Task requirements: Give all of the data again exactly as written, omitting every image.

Transcribed page contents:

# # #

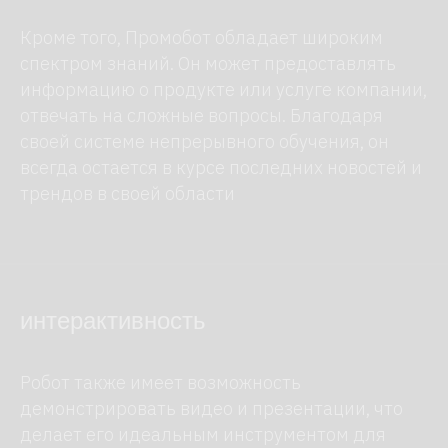
новости
Кроме того, Промобот обладает широким
контакты
спектром знаний. Он может предоставлять
информацию о продукте или услуге компании,
робоагентство
отвечать на сложные вопросы. Благодаря
своей системе непрерывного обучения, он
Info@roboagency.ru
всегда остается в курсе последних новостей и
трендов в своей области
+7 (495) 147-42-92
просп. Мира, 119,
стр. 2, Москва
Оставаясь на нашем сайте, вы соглашаетесь
с использованием файлов cookie.
интерактивность
Настроить cookie
2015-2026 © Робоагентство
Политика
Принять
Отклонить
конфиденциальности
Робот также имеет возможность
демонстрировать видео и презентации, что
делает его идеальным инструментом для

# # #

Expected answer:
новости
Кроме того, Промобот обладает широким
контакты
спектром знаний. Он может предоставлять
информацию о продукте или услуге компании,
робоагентство
отвечать на сложные вопросы. Благодаря
своей системе непрерывного обучения, он
Info@roboagency.ru
всегда остается в курсе последних новостей и
трендов в своей области
+7 (495) 147-42-92
просп. Мира, 119,
стр. 2, Москва
Оставаясь на нашем сайте, вы соглашаетесь
с использованием файлов cookie.
интерактивность
Настроить cookie
2015-2026 © Робоагентство
Политика
Принять
Отклонить
конфиденциальности
Робот также имеет возможность
демонстрировать видео и презентации, что
делает его идеальным инструментом для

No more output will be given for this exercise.